For security, the Proxim wireless LAN boxes provide data encryption as an option, according to Nishan’s Clark. There are also a number of “bump in the wire” products available from vendors such as CipherOptics, NetScreen, SonicWall and others that provide 3-DES encryption for any IP traffic, he said. In the Steinbach example, those could be placed between the Nishan switches (which are converting Fibre Channel to iFCP) and the Gigabit Ethernet/Fast Ethernet switches, according to Clark.
“Security for any untrusted segment of an IP network is readily available today and essentially off-the-shelf,” Clark said. “We’ve tested with all the major security vendors, including NeoScale and Decru on the Fibre Channel side.”
Breakthrough Solution Reduces Barrier to Entry for Disaster Recovery
“This solution breaks new ground for customers who need to accommodate their requirements for high-availability access to storage data as well as the budget restrictions we’re all living with today,” Clark said. “This innovative solution clearly demonstrates the advantage of IP and Fibre Channel convergence for critical business applications, including disaster recovery.”
“This pioneering solution reduces the barrier to entry for companies implementing disaster recovery,” said Dan McCormick, vice president of marketing for XIOtech.

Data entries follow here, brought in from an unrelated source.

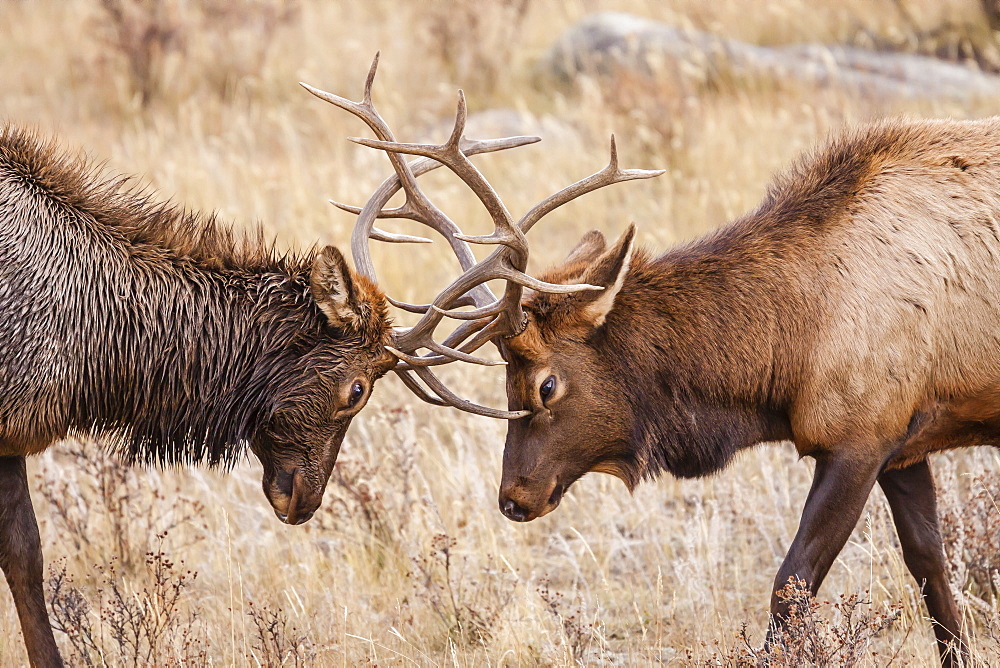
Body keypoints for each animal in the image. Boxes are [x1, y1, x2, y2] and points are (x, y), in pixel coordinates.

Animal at [330, 61, 992, 664]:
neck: (791, 351)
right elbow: (931, 569)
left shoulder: (858, 437)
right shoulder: (902, 442)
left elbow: (791, 586)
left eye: (546, 385)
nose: (514, 498)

XIOtech said its Magnitude storage platform is bounded entirely by open-systems standards and incorporates all networked storage components into a centralized configuration. The company says the platform is “the only networked storage solution designed from the ground up to include a virtualized storage architecture. The result is an adaptive storage foundation that scales easily to accommodate growing business needs.”

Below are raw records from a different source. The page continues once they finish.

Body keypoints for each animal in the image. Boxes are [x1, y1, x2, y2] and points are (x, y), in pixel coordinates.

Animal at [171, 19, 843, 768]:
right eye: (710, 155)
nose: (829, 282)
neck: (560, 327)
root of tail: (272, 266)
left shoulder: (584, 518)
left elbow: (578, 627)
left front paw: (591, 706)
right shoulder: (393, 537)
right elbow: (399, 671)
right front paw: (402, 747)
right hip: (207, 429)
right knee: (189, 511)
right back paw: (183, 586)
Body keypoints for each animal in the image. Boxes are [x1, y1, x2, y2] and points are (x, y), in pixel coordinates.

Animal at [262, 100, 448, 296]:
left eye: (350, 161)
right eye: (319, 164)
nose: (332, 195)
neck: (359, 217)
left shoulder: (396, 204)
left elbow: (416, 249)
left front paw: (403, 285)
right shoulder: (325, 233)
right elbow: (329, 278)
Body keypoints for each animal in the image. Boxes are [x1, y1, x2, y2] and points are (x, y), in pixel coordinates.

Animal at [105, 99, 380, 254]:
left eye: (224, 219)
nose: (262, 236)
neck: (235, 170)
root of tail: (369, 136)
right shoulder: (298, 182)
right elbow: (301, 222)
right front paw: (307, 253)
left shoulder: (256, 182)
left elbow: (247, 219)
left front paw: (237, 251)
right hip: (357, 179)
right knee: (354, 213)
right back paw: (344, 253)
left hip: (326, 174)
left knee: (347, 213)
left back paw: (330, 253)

Nishan IP Storage switches support Fibre Channel switching, Gigabit Ethernet switching, and wire-speed conversion between Fibre Channel and Gigabit Ethernet. Each interface can be configured to support iSCSI end systems, Fibre Channel end systems, or Fibre Channel SANs. The multi-protocol switches also support (via iSCSI or iFCP) remote storage links of any distance across high-speed IP networks, Nishan said. They can be used to connect existing Fibre Channel SANs through a standard E_Port interface or to build an IP SAN fabric that integrates Fibre Channel and iSCSI devices with data center, metro-area, or wide-area IP networks.
Nishan Systems, which bills itself “the world’s first supplier of native IP Storage solutions,” claims a number of industry firsts, including: the first wire-speed multi-protocol IP storage switch; the first multi-vendor transcontinental IP SAN (the Promontory Project); the first multi-gigabit transcontinental IP SAN (San Diego Supercomputer Center/GRID); the first secure IP SAN (in partnership with SonicWall, NetScreen and other security vendors); the first wire-speed iSCSI demonstration (with Alacritech and HDS); the first data center IP SAN (Carlson Companies); and the first SAN Internetworking installation (Microsoft).
“In all these instances, no one has challenged to say they had it first,” Clark said.